*** Information given ***

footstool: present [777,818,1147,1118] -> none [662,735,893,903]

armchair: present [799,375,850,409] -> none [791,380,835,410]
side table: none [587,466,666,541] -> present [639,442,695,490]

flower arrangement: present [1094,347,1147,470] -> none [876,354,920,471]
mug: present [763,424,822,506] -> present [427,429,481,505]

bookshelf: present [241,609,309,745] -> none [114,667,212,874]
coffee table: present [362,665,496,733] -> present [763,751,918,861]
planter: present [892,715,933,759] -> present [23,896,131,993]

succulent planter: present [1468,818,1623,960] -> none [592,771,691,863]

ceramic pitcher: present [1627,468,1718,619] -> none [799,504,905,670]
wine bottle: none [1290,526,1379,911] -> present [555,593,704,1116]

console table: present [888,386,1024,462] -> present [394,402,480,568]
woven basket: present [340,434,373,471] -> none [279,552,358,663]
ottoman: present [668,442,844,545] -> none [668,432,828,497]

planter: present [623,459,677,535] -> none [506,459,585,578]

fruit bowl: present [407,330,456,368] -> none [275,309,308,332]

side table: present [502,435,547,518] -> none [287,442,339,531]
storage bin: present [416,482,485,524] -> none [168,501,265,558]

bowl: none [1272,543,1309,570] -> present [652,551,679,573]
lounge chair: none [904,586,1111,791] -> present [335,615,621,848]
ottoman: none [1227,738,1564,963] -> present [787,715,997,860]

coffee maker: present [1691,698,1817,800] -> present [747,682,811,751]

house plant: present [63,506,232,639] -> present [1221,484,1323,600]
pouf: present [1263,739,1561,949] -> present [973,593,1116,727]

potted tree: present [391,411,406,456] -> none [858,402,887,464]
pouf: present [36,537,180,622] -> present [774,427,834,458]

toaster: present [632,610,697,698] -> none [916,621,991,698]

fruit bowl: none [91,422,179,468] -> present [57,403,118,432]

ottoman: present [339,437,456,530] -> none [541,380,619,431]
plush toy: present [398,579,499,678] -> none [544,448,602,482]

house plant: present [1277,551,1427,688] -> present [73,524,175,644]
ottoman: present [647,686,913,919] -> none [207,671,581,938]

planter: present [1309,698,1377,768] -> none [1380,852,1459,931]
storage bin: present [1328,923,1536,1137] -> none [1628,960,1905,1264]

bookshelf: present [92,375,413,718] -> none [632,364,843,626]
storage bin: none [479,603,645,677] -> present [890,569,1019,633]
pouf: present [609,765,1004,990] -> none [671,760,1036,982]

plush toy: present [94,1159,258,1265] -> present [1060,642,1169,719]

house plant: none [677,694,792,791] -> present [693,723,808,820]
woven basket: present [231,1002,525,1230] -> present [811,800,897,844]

*** End of Information given ***

- [Exercise aim] Find the lines above with the word "house". Copy them out.

- [Result of this exercise]
house plant: present [63,506,232,639] -> present [1221,484,1323,600]
house plant: present [1277,551,1427,688] -> present [73,524,175,644]
house plant: none [677,694,792,791] -> present [693,723,808,820]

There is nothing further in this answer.